Pierwszym argumentem potwierdzającym, że warto przeczytać "Antygonę" są zawarte w tej tragedii uniwersalne prawdy. Problemy przedstawione w dramacie są aktualne niezależnie od epoki. Zarówno teraz, jak i w przeszłości, wartościowymi cechami są odwaga, patriotyzm i miłość do rodziny.
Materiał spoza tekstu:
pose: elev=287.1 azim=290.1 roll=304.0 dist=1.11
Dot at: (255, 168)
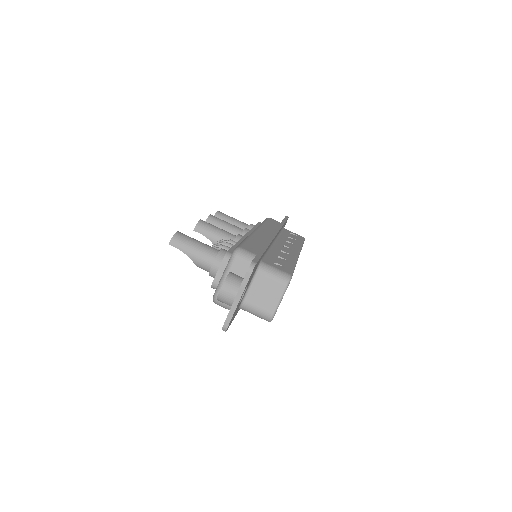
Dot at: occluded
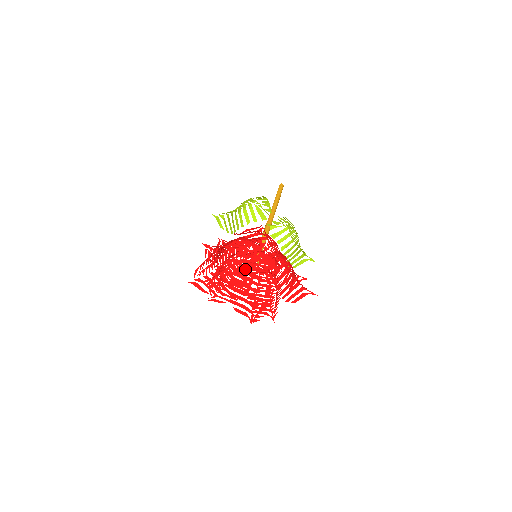
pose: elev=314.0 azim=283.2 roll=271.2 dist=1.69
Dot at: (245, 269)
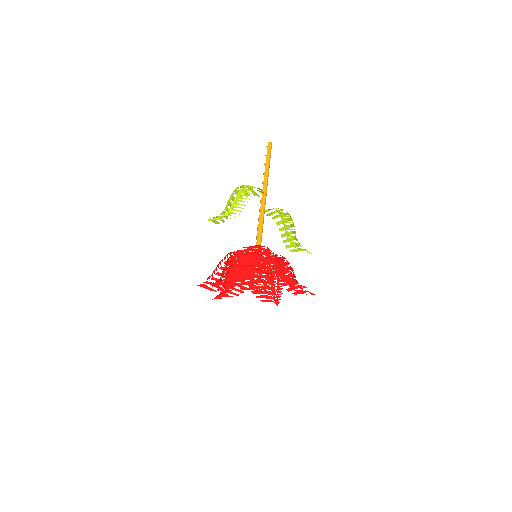
Dot at: occluded
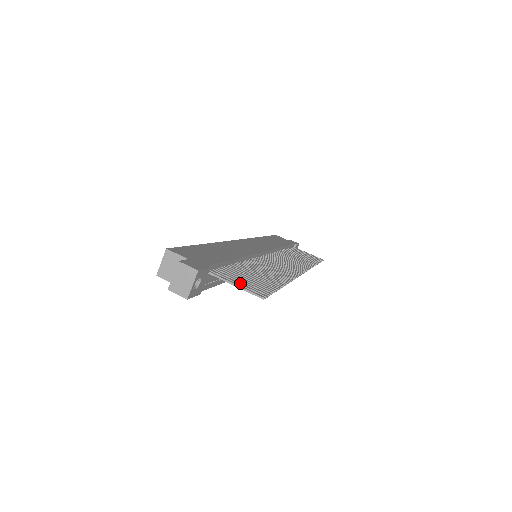
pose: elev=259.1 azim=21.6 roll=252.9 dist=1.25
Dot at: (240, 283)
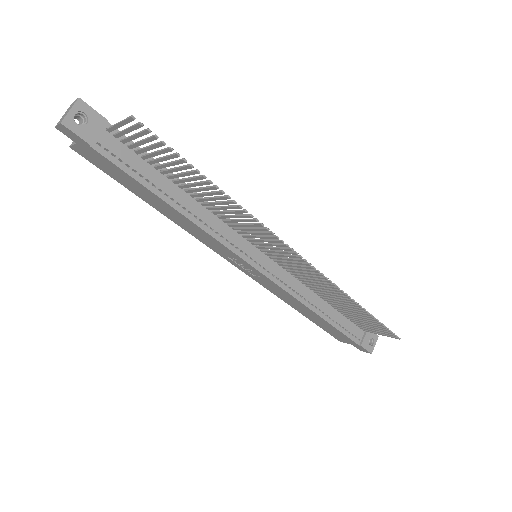
Dot at: (130, 130)
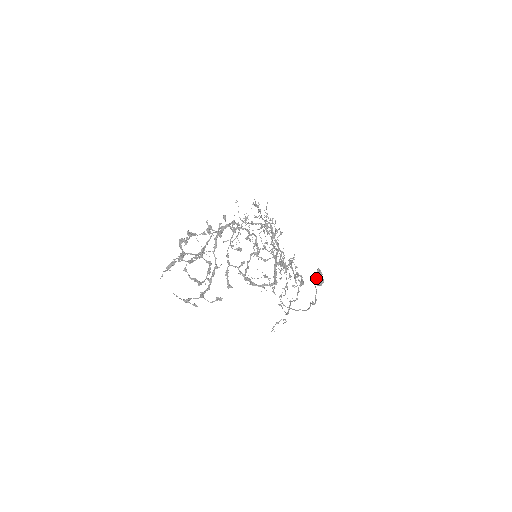
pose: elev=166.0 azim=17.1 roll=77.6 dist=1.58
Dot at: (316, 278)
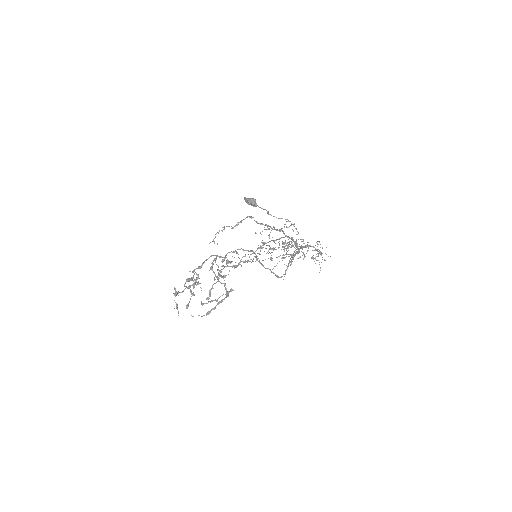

Kolejną kwestią, na którą warto zwrócić uwagę jest niewielka ilość utworów antycznych wśród gimnazjalnych lektur. Tragedia i komedia starożytna były podstawą i inspiracją wszystkich późniejszych dramatów. Dzięki "Antygonie" uczeń może dowiedzieć się, jak dawniej żyli ludzie i w co wierzyli. Można znaleźć też ważne i ciekawe informacje o starożytnych bogach, wierzeniach i obyczajach oraz nawiązania do znanych wcześniej mitów.
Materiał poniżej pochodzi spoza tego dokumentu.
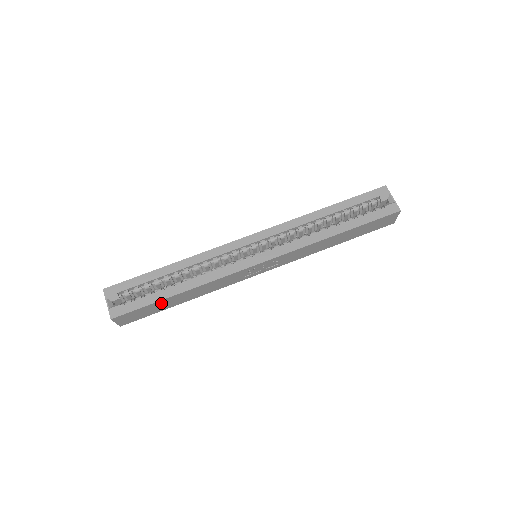
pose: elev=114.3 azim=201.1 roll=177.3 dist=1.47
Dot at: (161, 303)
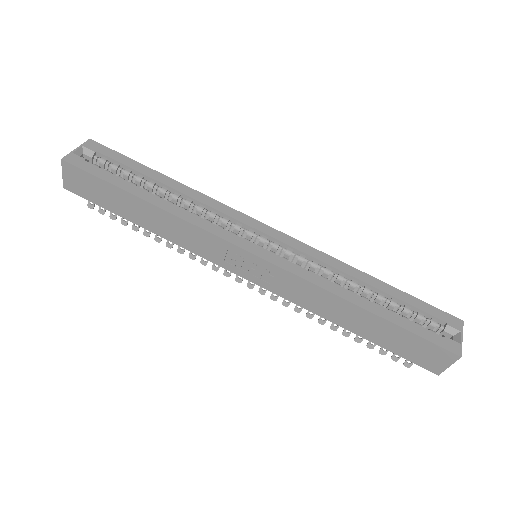
Dot at: (120, 196)
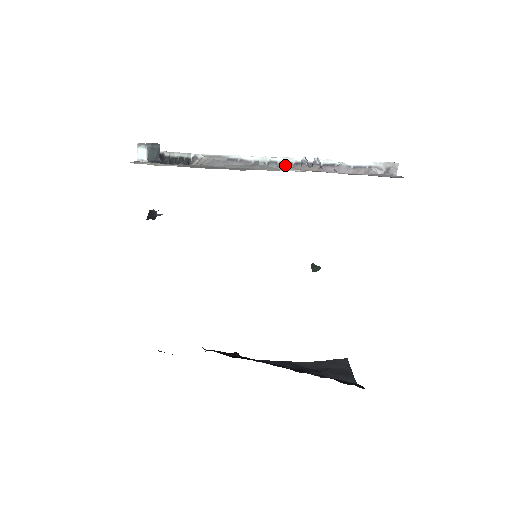
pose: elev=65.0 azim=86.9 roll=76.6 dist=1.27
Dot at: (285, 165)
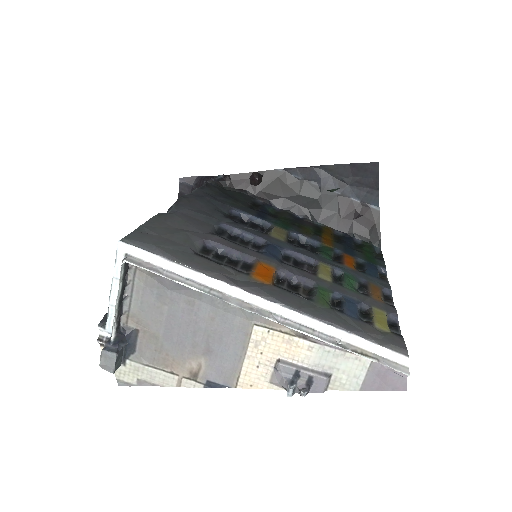
Dot at: (267, 316)
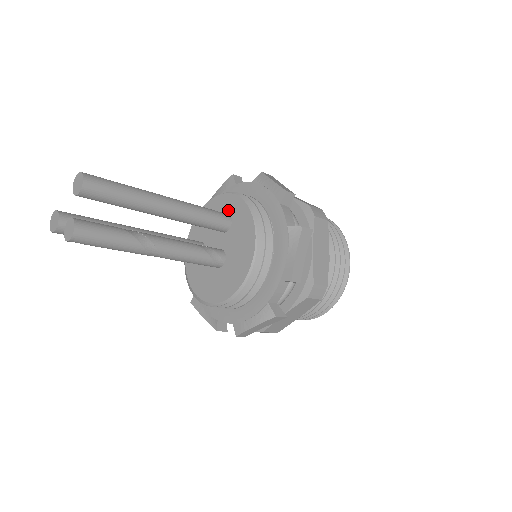
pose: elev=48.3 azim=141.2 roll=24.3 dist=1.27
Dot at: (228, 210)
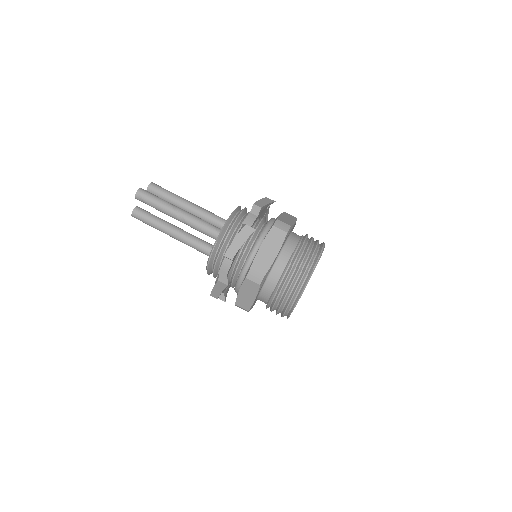
Dot at: occluded
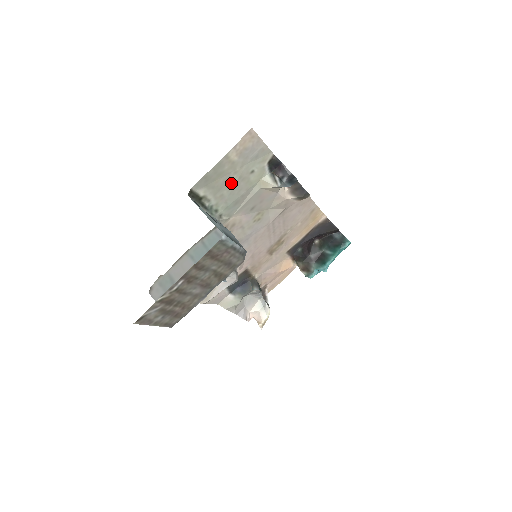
Ważnym elementem konstrukcyjnym antycznego dramatu, który można poznać na podstawie "Antygony" to zasada trzech jedności. Polega ona na tym, że jeden wątek fabularny pokazywany jest w jednym miejscu i czasie ograniczonym do jednej doby. Taka budowa sprzyjała wystawianiu dramatów i ułatwiała widzom skupienie się na akcji. Łamanie każdej z trzech jedności oznaczało z kolei ewolucję dramatu w toku historii.
Następny argument jest szczególnie ważny z punktu widzenia ucznia. "Antygona" to bardzo krótka i treściwa książka, a przecież od czytania odstraszają nas najbardziej nudne, opasłe tomy. Tragedia jest krótsza i szybsza do przeczytania i zrozumienia niż jej opracowania.
Podsumowując pragnę stwierdzić, że "Antygona" jest książką wartą pozostawienia wśród lektur i przeczytania. Jest pozycją bardzo ważną do zrozumienia historii literatury, a przy tym ciekawą i "lekko strawną" dla przeciążonych uczniów.